If ever there was an example of a film maker riding the family name, it is Kenta Fukasaku. The son of the legendary Kinji Fukasaku - the man behind stacks of classic yakuza films and, more recently, the cult classic Battle Royale - Kenta kind of fell into directing accidentally, taking over the reins of Battle Royale II when his father passed away very early in production. The results of that project were less than stellar but nobody could really blame the young, inexperienced film maker for that, considering the circumstances under which it was made. But after Battle Royale II Kenta had the directing bug and his producers realized they could market films around his famous name and so on he went. Fukasaku quickly turned out three middling to poor films and by the time his Sukeban Deka revival - Yo Yo Girl Cop - rolled around the word was pretty much out that Fukasaku Junior wasn't anywhere near as good as Fukasaku Senior.

And now comes X Cross, a shot of inspired lunacy that comes seemingly out of nowhere for Fukasaku - a giddy, delirious piece of work in which he finally stops taking himself so damn seriously and goes for the thrill centers of the brain and logic be damned in the process. Yeah, this thing's a blast.

## DATASET RECORDS
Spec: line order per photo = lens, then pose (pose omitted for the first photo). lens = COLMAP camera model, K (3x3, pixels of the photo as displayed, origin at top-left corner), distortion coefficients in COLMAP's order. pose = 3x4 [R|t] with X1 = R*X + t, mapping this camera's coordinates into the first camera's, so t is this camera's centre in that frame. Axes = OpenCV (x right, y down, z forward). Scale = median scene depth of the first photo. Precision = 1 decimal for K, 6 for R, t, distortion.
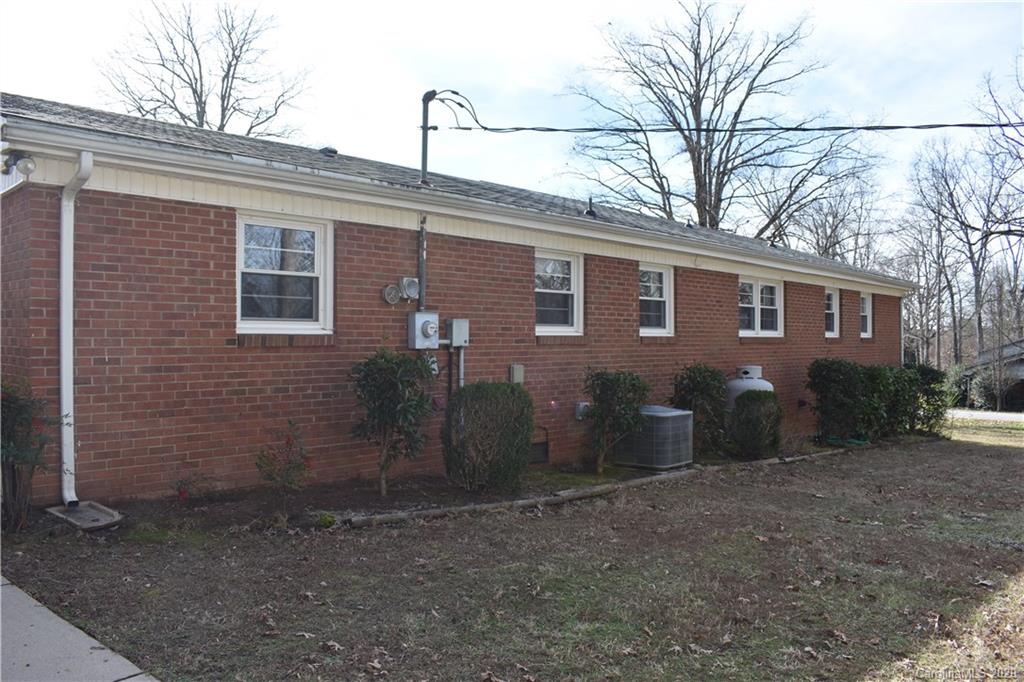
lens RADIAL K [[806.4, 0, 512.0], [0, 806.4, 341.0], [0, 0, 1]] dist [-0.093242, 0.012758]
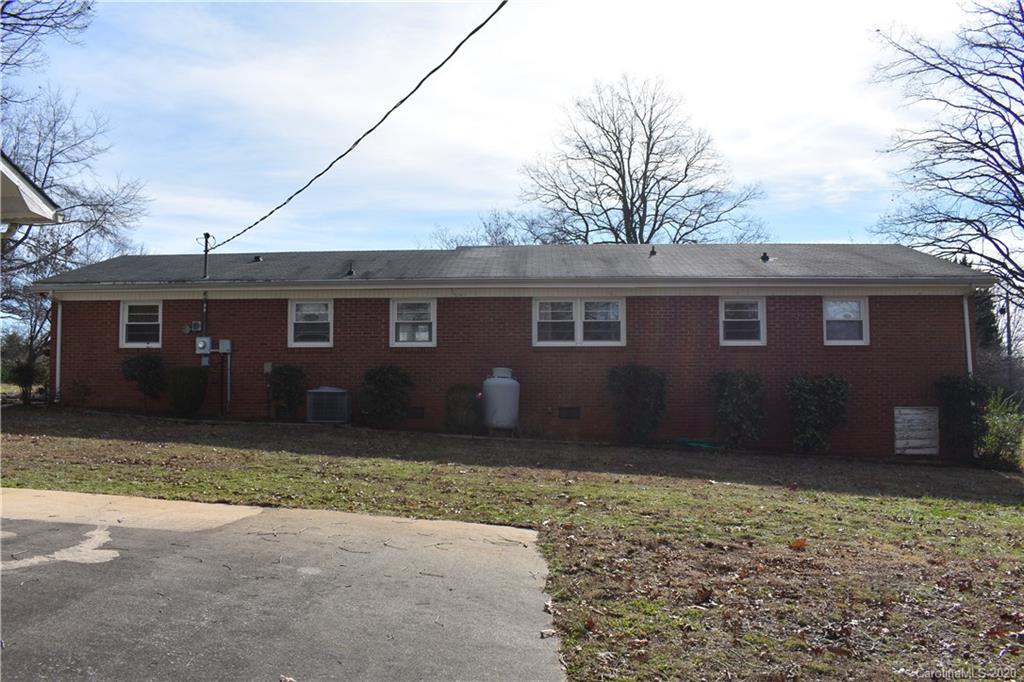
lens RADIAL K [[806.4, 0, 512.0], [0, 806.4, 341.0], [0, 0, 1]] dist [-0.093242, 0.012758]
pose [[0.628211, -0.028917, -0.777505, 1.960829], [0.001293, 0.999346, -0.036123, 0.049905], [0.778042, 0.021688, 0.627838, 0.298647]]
--
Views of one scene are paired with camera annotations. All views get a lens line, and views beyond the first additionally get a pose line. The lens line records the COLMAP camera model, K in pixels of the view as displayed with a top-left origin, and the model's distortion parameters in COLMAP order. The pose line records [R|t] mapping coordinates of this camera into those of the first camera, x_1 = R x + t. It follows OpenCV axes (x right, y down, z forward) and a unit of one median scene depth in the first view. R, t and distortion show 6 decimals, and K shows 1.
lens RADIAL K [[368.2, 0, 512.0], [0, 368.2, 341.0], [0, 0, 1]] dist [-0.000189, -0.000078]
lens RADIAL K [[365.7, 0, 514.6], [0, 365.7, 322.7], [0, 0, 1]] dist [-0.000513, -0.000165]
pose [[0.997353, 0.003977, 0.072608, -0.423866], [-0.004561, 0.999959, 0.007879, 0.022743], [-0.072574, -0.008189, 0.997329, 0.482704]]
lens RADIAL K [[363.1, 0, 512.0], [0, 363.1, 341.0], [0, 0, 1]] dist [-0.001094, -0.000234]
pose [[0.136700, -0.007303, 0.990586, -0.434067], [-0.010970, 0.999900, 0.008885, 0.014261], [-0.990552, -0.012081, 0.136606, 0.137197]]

## CHECK YOUR UNDERSTANDING
[1] In the film review, copy the passage starting at "And now comes" and ending at "thing's a blast.", but swap "inspired lunacy" for "pure madness".
[2] According to the film review, what is the title of Kenta Fukasaku's Sukeban Deka revival?

## EXERCISE RESPONSES
[1]
And now comes X Cross, a shot of pure madness that comes seemingly out of nowhere for Fukasaku - a giddy, delirious piece of work in which he finally stops taking himself so damn seriously and goes for the thrill centers of the brain and logic be damned in the process. Yeah, this thing's a blast.

[2] Yo Yo Girl Cop